Different framegen techs have different requirements. Some like DLSS and the newer FSR require specific GPU hardware, some require being built into the game specifically. Lossless is great because it works on most hardware and most games.
My understanding here is that it’s working as part of the Vulkan pipeline, but I don’t have enough knowledge in that area to answer more accurately than that. This article discusses what the dev of lsfg-vk had to do to get lossless framegen working on Linux, and it can give some insight into how it’s working.
Lossless Scaling’s implementation runs on leftover shader compute units, so it’s hardware agnostic, but heavily limited in terms of latency and quality of the interpolation.
I love how when Nvidia announced frame generation Lemmy and Reddit were full of threads about how that’s horrible and useless and the latency was too high.
Then AMD and Lossless Scaling launch their own version, with significabtly higher latency, and suddenly its great you don’t even notice the artifacts the latency isn’t that bad trust me guys
No, they’re still all awful, lossless scaling especially, but:
a) Nvidia simps have fewer excuses to support Corpo #1 over Corpo #2 now and
b) people using lossless scaling often have either weaker hardware or lower standards in the first place
No, they’re still all awful
I don’t disagree, but that’s not my point at all
Having it available as a technology is great, what sucks is how Nvidia marketed their new 50 series on the basis of triple fake frames due to lack of actual hardware improvements.
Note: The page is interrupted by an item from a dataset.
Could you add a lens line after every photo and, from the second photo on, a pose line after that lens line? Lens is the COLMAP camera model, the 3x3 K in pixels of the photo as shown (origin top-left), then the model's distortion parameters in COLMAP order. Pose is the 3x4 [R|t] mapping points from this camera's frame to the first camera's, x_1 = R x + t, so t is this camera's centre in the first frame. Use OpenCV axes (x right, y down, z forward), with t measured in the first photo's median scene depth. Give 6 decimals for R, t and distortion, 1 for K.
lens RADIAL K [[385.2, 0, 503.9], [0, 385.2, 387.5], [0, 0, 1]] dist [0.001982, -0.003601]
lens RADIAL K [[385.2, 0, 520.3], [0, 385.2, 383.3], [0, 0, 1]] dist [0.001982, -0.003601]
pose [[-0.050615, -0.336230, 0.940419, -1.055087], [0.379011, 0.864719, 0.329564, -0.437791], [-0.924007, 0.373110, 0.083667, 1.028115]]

They literally claimed 5070 = 4090 performance.
The feature was released with the 4000 series, not 5000.
Single frame generation (2x FPS) was 4000 but 5000 added multi frame gen. (3x/4x FPS)
Through that they justified 5070 matching 4090.
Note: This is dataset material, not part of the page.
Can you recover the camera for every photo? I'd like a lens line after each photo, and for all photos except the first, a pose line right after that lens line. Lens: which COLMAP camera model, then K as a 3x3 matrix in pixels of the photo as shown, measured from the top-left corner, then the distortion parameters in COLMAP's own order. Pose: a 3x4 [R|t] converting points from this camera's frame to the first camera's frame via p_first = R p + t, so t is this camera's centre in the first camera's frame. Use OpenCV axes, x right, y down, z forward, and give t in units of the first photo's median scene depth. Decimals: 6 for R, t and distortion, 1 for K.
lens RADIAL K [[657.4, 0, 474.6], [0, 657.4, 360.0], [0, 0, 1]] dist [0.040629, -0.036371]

So what? I never said anything about multi frame generation.
I’m talking about reception at launch on Reddit and Lemmy. This entire image is completely irrelevant to the point being made.
It depends on the game, framegen techs, and your base fps.
It can be a great way to squeeze more performance out of a game in some circumstances, but it’s a big problem when games like MH:Wilds rely on it to meet an acceptable fps at all.
I’m commenting on the contrast of attitude towards the feature when its made by Nvidia versus Lemmy’s beloved AMD, not really on whether the feature is actually useful.
I don’t know about anyone else, but the reason I say stuff like “fake frames, real flames” about nvidia, is that they include framegen in their performance stats.
As if it’s a tech that boosts actual performance. They use it to lie.
When they say “this card is twice as powerful as last gen” what they really mean is, it is exactly the same, but we turned on 2x framegen. Nevermind that there’s no reason you couldn’t do the same on the last gen card.